• _OBJETIVO_
Reescreva as linhas do material abaixo trocando "sub-region" por "subdivision" e mantenha todo o resto igual. Aplique a troca a todo o material e não inclua as imagens na resposta.
─── MATERIAL FORNECIDO ───
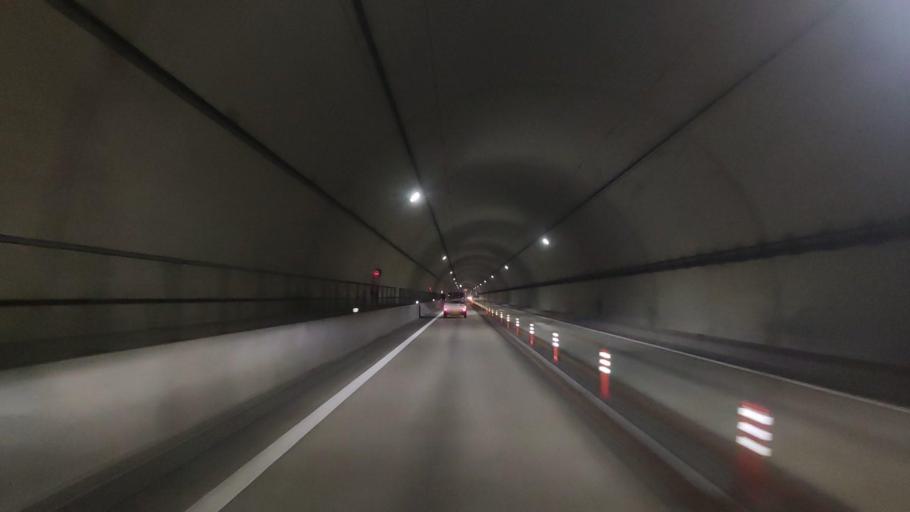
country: JP
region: Wakayama
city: Tanabe
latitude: 33.6020
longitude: 135.4312
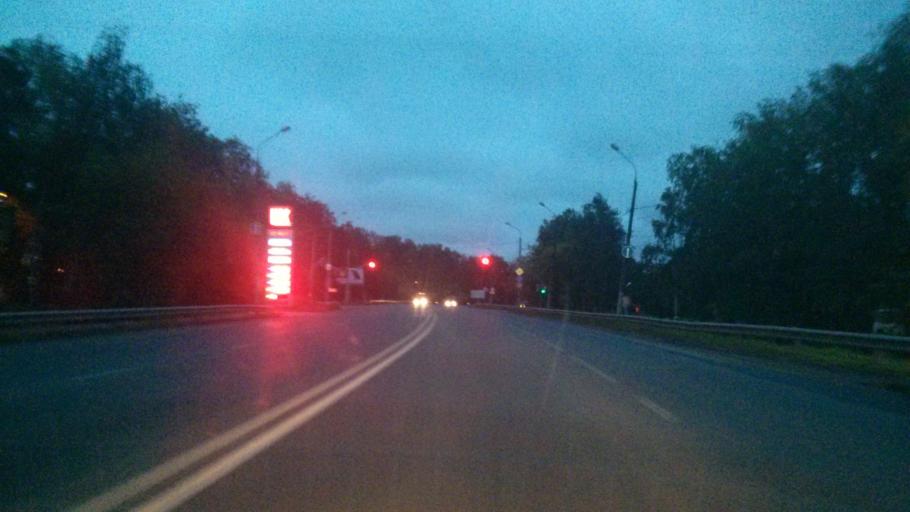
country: RU
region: Nizjnij Novgorod
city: Nizhniy Novgorod
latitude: 56.2239
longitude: 43.9400
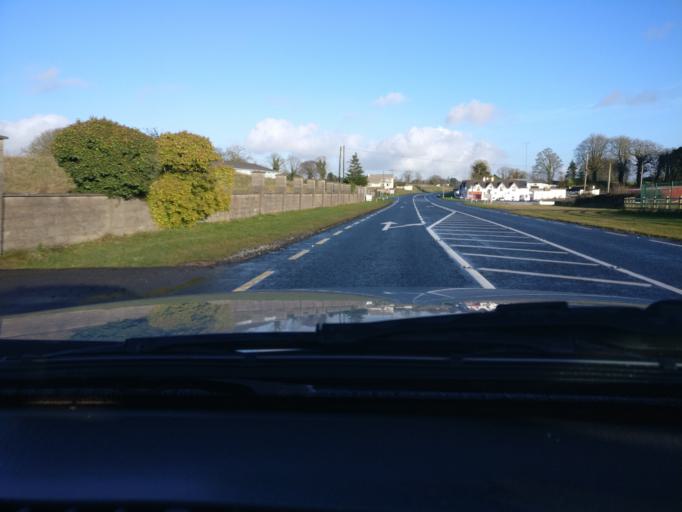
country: IE
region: Leinster
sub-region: An Iarmhi
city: An Muileann gCearr
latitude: 53.5526
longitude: -7.2452
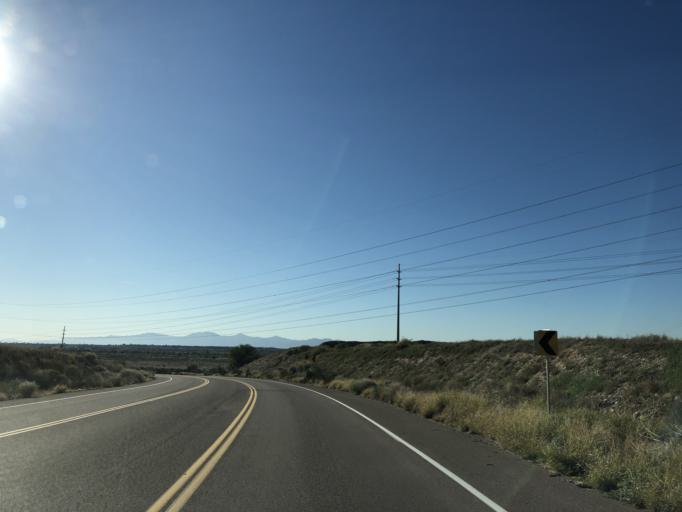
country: US
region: Arizona
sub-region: Maricopa County
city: Sun City West
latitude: 33.6961
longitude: -112.2912
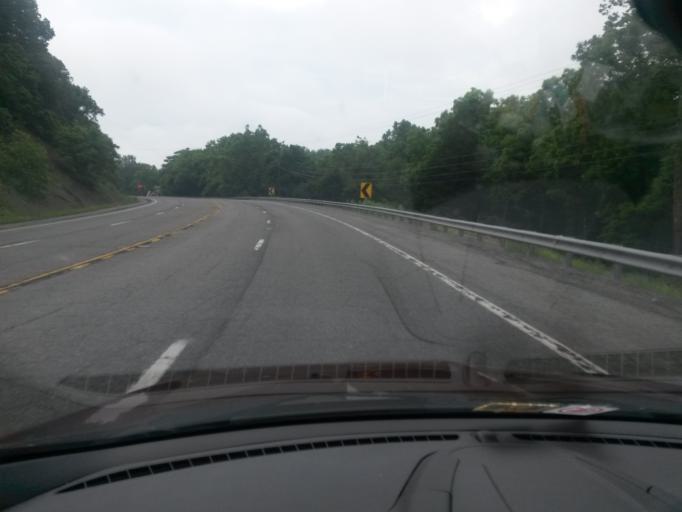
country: US
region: Virginia
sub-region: Botetourt County
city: Fincastle
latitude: 37.5110
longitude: -79.8803
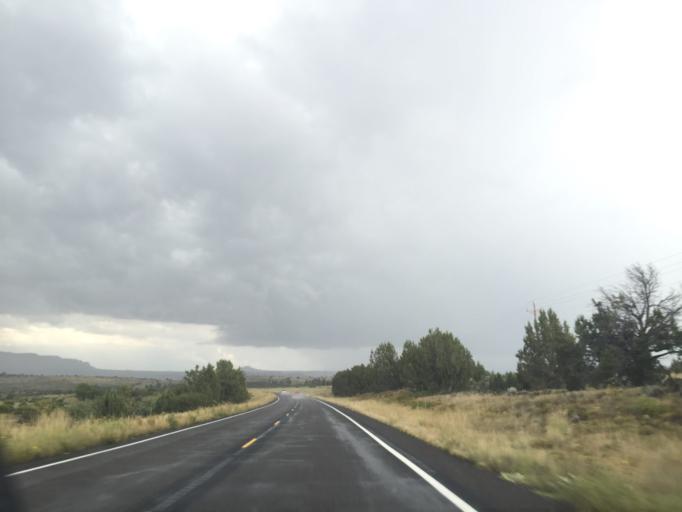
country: US
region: Utah
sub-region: Kane County
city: Kanab
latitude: 37.2409
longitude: -112.7506
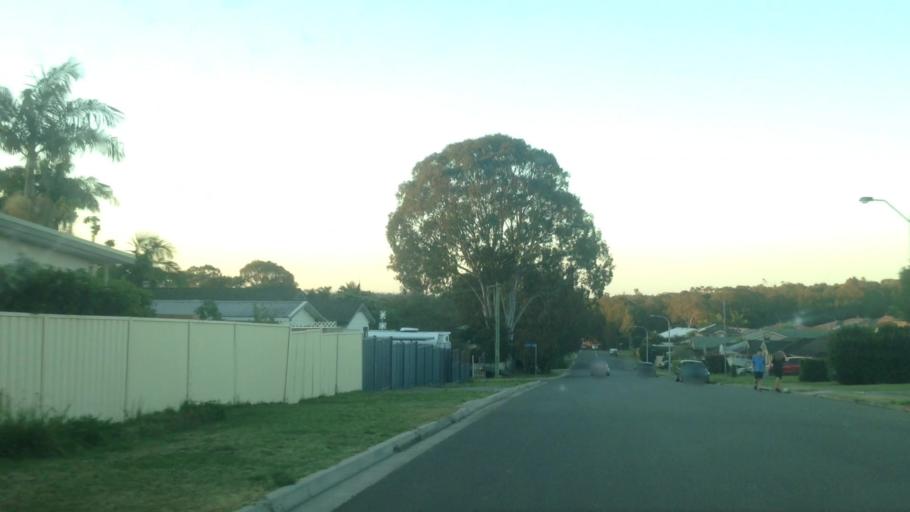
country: AU
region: New South Wales
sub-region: Wyong Shire
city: Kingfisher Shores
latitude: -33.1450
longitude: 151.5203
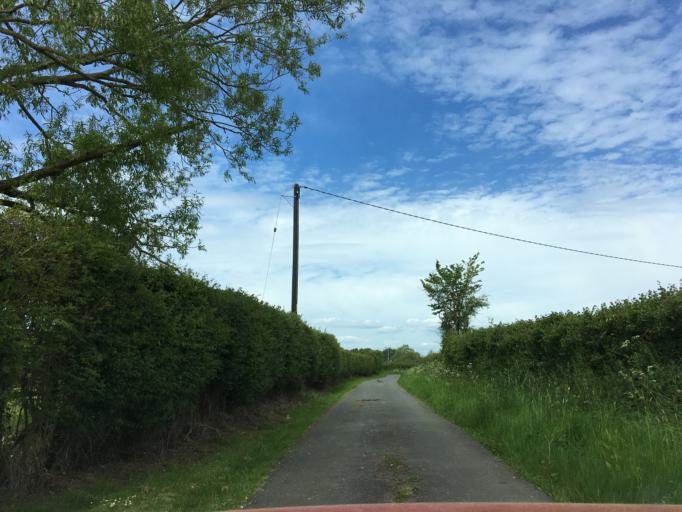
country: GB
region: England
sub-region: South Gloucestershire
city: Charfield
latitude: 51.6681
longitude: -2.4057
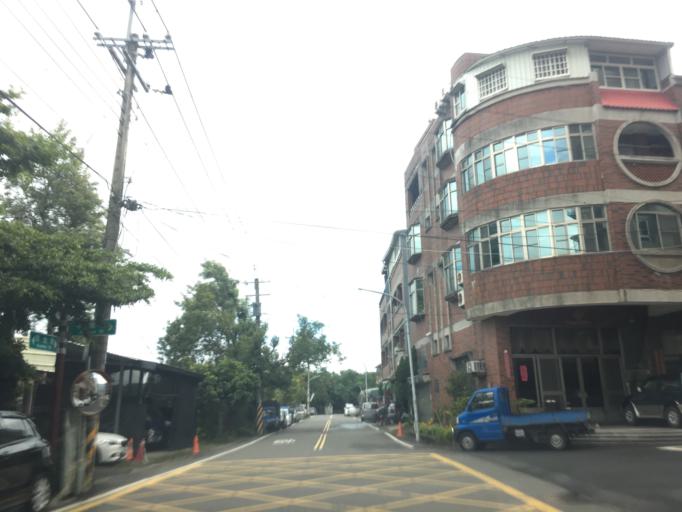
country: TW
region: Taiwan
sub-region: Yunlin
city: Douliu
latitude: 23.5891
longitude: 120.5502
───
• _RESOLUÇÃO_
country: JP
region: Wakayama
city: Tanabe
latitude: 33.6020
longitude: 135.4312
country: RU
region: Nizjnij Novgorod
city: Nizhniy Novgorod
latitude: 56.2239
longitude: 43.9400
country: IE
region: Leinster
subdivision: An Iarmhi
city: An Muileann gCearr
latitude: 53.5526
longitude: -7.2452
country: US
region: Arizona
subdivision: Maricopa County
city: Sun City West
latitude: 33.6961
longitude: -112.2912
country: US
region: Virginia
subdivision: Botetourt County
city: Fincastle
latitude: 37.5110
longitude: -79.8803
country: US
region: Utah
subdivision: Kane County
city: Kanab
latitude: 37.2409
longitude: -112.7506
country: AU
region: New South Wales
subdivision: Wyong Shire
city: Kingfisher Shores
latitude: -33.1450
longitude: 151.5203
country: GB
region: England
subdivision: South Gloucestershire
city: Charfield
latitude: 51.6681
longitude: -2.4057
country: TW
region: Taiwan
subdivision: Yunlin
city: Douliu
latitude: 23.5891
longitude: 120.5502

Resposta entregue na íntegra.